An often neglected aspect of automated tests is that they also influence on the psychological side of IT. Fast feedback is a powerful tool to stimulate a team into using tests. Whenever someone changes anything, that someone can quickly know the side effects of that change. If that developer would have to wait half an hour to know that, he/she would most likely just push the change before the tests are done and let the rest of the team down, having to deal with a break they didn’t do neither asked for.

Fast feedback is also very powerful when you have a large collection of broken tests: when people can quickly see the positive outcome of the effort they spent on fixing a couple of tests, it makes them feel good about it. When that large broken test suite is finally completely fixed, it’s a victory for the team, as they will start to have a very reliable way of knowing what is the impact they didn’t think of in the rest of the codebase.
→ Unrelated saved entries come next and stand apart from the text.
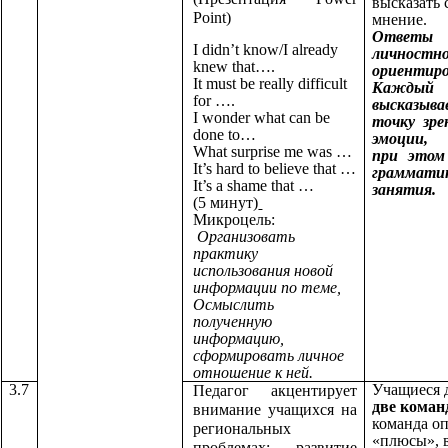
высказать 
Point)
мнение.
Ответы 
I didn’t know/I already
личностно
knew that….
ориентиро
It must be really difficult
Каждый
for ….
высказы
I wonder what can be
точку зре
done to…
эмоции, 
What surprise me was …
при этом
It’s hard to believe that …
грамматик
It’s a shame that …
занятия.
(5 минут)
Микроцель:
Организовать
практику
использования новой
информации по теме,
Осмыслить
полученную
информацию,
сформировать личное
отношение к ней.
3.7
Учащиеся д
Педагог акцентирует
две кома
внимание учащихся на
команда оп
региональных
«плюсы», в
проблемах: развитие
That’s one more reason to minimize integration and functional tests. Those kinds of tests add great value, but the thing is that they can be really slow, specially when there are multiple of them, and, therefore, they should be kept to be a bare minimum.

If you cannot give up on a large suite of integration and functional tests, what you can do is make unit, integration and functional tests run in separate moments.

In a scenario where it takes more than 10 minutes to run you entire test suite and then push some code changes, odds are your team will give up on waiting and will push untested code all the time, letting Jenkins do the hard work and, hence, breaking up the code base completely.

In this case, what you can do is have separate commands for running each type of test and agree with your team what is the bare minimum that needs to be run before pushing something. In teams I worked, the general agreement was that running unit tests before pushing was mandatory, since we had not so many integration and functional tests, and they happened to be quite stable. But this should be really agreed upon on a case by case basis, depending on what the team has to deal daily.

There’s so much more out there!

I guess that’s all I had to share. As I said, there’s a lot I don’t know yet, and I have no intention to pretend otherwise. But you don’t really need to worry about using all (or any) of this. If you just use TDD, you get all of these topics instantly covered for free. But TDD is a completely different topic, which I’m very far away from mastering.

What about you? What other test related good practices do you have? What has worked or not for your team under a particular circumstance? Feel free to add comments and enrich the discussion.